_Work instruction:_
Gather all lines in the data that hold the string "Muriel".

▬▬▬▬▬▬▬▬▬▬

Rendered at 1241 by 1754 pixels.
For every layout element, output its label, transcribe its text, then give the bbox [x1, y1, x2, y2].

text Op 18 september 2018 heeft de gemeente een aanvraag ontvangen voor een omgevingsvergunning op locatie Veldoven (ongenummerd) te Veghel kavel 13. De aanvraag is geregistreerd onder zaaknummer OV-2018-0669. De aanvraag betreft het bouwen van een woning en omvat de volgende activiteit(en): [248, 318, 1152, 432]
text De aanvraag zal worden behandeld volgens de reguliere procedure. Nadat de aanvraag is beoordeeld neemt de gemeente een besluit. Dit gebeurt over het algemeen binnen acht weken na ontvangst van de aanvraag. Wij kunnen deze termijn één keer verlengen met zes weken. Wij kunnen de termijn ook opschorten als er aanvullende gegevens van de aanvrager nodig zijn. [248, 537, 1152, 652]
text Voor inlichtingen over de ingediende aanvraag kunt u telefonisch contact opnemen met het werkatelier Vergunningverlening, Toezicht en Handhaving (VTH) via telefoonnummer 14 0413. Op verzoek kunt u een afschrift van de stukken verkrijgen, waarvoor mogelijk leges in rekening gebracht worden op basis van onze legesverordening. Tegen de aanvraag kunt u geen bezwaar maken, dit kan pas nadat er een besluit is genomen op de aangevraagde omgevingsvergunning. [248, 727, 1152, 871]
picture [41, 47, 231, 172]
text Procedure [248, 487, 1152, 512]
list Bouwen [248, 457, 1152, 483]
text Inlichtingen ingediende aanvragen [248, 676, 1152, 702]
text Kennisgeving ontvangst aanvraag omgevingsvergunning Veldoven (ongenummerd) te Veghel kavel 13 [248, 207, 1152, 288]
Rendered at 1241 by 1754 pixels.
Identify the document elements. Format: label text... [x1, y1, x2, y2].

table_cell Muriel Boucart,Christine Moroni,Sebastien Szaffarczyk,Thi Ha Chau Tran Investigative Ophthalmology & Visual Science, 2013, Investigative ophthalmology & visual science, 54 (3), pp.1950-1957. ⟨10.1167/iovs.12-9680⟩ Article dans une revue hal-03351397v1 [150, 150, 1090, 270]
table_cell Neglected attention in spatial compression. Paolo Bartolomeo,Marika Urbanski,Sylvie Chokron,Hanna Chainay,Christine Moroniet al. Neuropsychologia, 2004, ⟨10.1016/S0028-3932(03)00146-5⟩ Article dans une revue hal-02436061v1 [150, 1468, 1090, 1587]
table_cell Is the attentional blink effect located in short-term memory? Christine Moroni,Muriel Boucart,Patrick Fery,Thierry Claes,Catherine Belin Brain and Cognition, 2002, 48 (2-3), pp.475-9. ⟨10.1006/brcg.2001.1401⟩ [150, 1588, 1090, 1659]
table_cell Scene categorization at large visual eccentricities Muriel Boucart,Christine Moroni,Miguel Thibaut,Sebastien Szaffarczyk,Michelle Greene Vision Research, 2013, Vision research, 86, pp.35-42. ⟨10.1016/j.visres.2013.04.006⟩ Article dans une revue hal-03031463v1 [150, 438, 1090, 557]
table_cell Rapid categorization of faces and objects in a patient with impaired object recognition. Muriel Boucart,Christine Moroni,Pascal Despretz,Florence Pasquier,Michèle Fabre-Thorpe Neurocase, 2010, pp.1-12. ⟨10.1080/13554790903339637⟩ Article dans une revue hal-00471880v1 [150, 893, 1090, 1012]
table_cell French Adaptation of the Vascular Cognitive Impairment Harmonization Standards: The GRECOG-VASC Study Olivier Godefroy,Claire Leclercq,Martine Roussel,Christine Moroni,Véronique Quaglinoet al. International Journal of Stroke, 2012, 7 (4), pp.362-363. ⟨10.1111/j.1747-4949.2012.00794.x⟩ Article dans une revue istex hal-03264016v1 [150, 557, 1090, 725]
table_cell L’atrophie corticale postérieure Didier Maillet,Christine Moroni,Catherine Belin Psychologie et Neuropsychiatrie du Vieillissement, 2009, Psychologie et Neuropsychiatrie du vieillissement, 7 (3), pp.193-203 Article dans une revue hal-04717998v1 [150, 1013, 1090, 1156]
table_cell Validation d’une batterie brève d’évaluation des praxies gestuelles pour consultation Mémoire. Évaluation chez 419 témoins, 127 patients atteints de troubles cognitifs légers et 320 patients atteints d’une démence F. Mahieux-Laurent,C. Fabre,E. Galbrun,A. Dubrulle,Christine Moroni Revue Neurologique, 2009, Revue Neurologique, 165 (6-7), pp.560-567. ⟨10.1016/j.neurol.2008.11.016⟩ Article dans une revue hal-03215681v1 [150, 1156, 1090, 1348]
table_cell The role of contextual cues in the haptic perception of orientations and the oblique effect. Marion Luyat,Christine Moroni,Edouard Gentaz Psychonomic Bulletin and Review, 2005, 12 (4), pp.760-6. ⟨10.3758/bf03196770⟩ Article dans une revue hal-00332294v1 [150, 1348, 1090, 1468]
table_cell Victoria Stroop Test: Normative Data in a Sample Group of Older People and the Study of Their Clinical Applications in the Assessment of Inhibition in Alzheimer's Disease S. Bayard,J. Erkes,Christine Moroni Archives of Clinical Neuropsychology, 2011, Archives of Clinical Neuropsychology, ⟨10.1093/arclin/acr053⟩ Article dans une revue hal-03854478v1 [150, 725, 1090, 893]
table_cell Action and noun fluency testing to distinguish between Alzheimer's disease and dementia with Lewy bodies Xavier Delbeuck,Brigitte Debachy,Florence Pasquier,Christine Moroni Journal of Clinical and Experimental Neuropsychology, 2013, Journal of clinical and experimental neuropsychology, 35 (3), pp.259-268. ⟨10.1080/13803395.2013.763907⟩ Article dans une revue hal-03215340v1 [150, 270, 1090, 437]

▬▬▬▬▬▬▬▬▬▬

_Response to the task:_
table_cell Muriel Boucart,Christine Moroni,Sebastien Szaffarczyk,Thi Ha Chau Tran Investigative Ophthalmology & Visual Science, 2013, Investigative ophthalmology & visual science, 54 (3), pp.1950-1957. ⟨10.1167/iovs.12-9680⟩ Article dans une revue hal-03351397v1 [150, 150, 1090, 270]
table_cell Is the attentional blink effect located in short-term memory? Christine Moroni,Muriel Boucart,Patrick Fery,Thierry Claes,Catherine Belin Brain and Cognition, 2002, 48 (2-3), pp.475-9. ⟨10.1006/brcg.2001.1401⟩ [150, 1588, 1090, 1659]
table_cell Scene categorization at large visual eccentricities Muriel Boucart,Christine Moroni,Miguel Thibaut,Sebastien Szaffarczyk,Michelle Greene Vision Research, 2013, Vision research, 86, pp.35-42. ⟨10.1016/j.visres.2013.04.006⟩ Article dans une revue hal-03031463v1 [150, 438, 1090, 557]
table_cell Rapid categorization of faces and objects in a patient with impaired object recognition. Muriel Boucart,Christine Moroni,Pascal Despretz,Florence Pasquier,Michèle Fabre-Thorpe Neurocase, 2010, pp.1-12. ⟨10.1080/13554790903339637⟩ Article dans une revue hal-00471880v1 [150, 893, 1090, 1012]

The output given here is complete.